Trainers have passed the higher costs to their owners through increased day rates. Many trainers fear that continued high premiums will lead owners to move their horses out of California.

"The half-point gives us significant relief that will make a dramatic difference in how owners and trainers operate," said Ron Charles, the president of the Thoroughbred Owners of California. "The entire state is buried by workers' compensation costs.

"It's something that racing really needs in California. The object is to keep owners here."

The higher takeout would pass some of the cost of higher insurance premiums to racing fans through exotic wagers, which are the most popular bets. But the proposed increase would still leave California's takeout rates among the lowest in the nation, track officials pointed out.

For example, Arlington Park has a takeout of 20.5 percent for daily doubles and exactas and a takeout of 25 percent for trifectas, superfectas, pick threes, and pick fours. Belmont Park also has a multi-tiered takeout structure: 17.5 percent for daily doubles, quinellas, and exactas, and 25 percent for trifectas, superfectas, pick threes, and pick fours.

The proposed legislation is the latest effort to cut insurance costs for California trainers. In the past year, racing officials have diverted money from a stabling and vanning fund and a market committee to help support the insurance program.

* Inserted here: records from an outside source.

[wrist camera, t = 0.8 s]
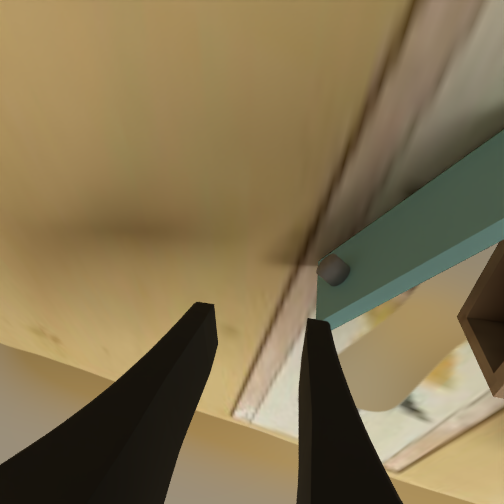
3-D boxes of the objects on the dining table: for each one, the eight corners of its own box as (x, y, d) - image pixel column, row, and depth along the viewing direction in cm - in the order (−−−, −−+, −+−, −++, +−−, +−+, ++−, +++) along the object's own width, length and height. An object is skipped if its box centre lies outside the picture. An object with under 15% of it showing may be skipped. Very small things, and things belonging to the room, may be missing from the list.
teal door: (587, 98, 12) (723, 132, 8) (329, 271, 19) (330, 335, 15) (562, 59, 12) (692, 73, 7) (306, 251, 19) (301, 312, 15)
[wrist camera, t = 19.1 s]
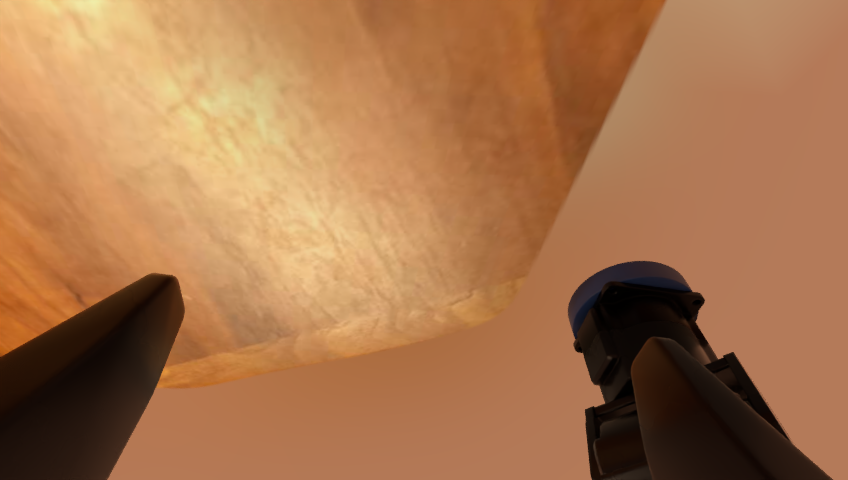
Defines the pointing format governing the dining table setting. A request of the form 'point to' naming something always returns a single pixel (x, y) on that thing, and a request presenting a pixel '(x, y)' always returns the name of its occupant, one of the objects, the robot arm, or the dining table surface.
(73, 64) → the dining table surface
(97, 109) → the dining table surface
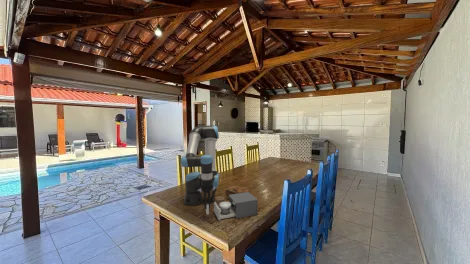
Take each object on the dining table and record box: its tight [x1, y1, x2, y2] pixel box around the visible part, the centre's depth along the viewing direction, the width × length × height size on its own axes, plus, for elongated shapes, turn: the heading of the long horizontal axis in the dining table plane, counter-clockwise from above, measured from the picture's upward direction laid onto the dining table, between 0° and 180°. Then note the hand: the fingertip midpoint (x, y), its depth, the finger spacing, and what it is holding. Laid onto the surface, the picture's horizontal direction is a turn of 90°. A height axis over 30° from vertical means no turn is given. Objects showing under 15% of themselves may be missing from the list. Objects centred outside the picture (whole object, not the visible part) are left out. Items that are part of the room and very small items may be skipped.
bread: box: [224, 184, 251, 200], centre depth 159 cm, size 19×11×10 cm, turn 58°
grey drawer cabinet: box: [228, 192, 258, 219], centre depth 137 cm, size 15×16×10 cm
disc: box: [219, 201, 231, 209], centre depth 132 cm, size 8×8×2 cm
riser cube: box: [214, 195, 226, 209], centre depth 146 cm, size 6×6×6 cm
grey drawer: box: [213, 201, 236, 221], centre depth 133 cm, size 13×16×7 cm
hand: (207, 213), depth 128 cm, fingers closed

Funds from those programs were used to launch an industry-supported self-insurance program last December through the American Insurance Group. On July 1, rates in that program were raised by an average of 12 percent.

An increased takeout could raise $10 million for insurance premiums, racing officials said.

The average premium for trainers enrolled in the AIG program is $35 per $100 of payroll and $105 per jockey's mount. For trainers who have policies with the government-backed State Fund, the rates are $65 per $100 of payroll and $173 per jockey's mount. Many trainers pay less through discounts for a lack of claims.

If the takeout legislation is enacted, racing officials said, the rates could fall to $20 per $100 of payroll and $50 per jockey's mount. Track officials estimate that horsemen pay $12 million to $16 million annually in workers' compensation coverage.

The redirection of funds from the stabling and vanning fund and other sources has resulted in $5 million going toward insurance, but costs are rising, according to Jack Liebau, the president of the three California tracks owned by Magna Entertainment - Bay Meadows, Golden Gate Fields, and Santa Anita.

"We still haven't been able to stem the tide on workers' compensation," Liebau said. "Under this bill, all the money is going to workers' compensation. The tracks don't get anything."

Charles said that if the bill is passed, he hoped it would lead to an increase in participation from owners and make California racing more attractive to simulcast fans.

"If we don't do something about field size, the racing will deteriorate and the signal will be less desirable," Charles said.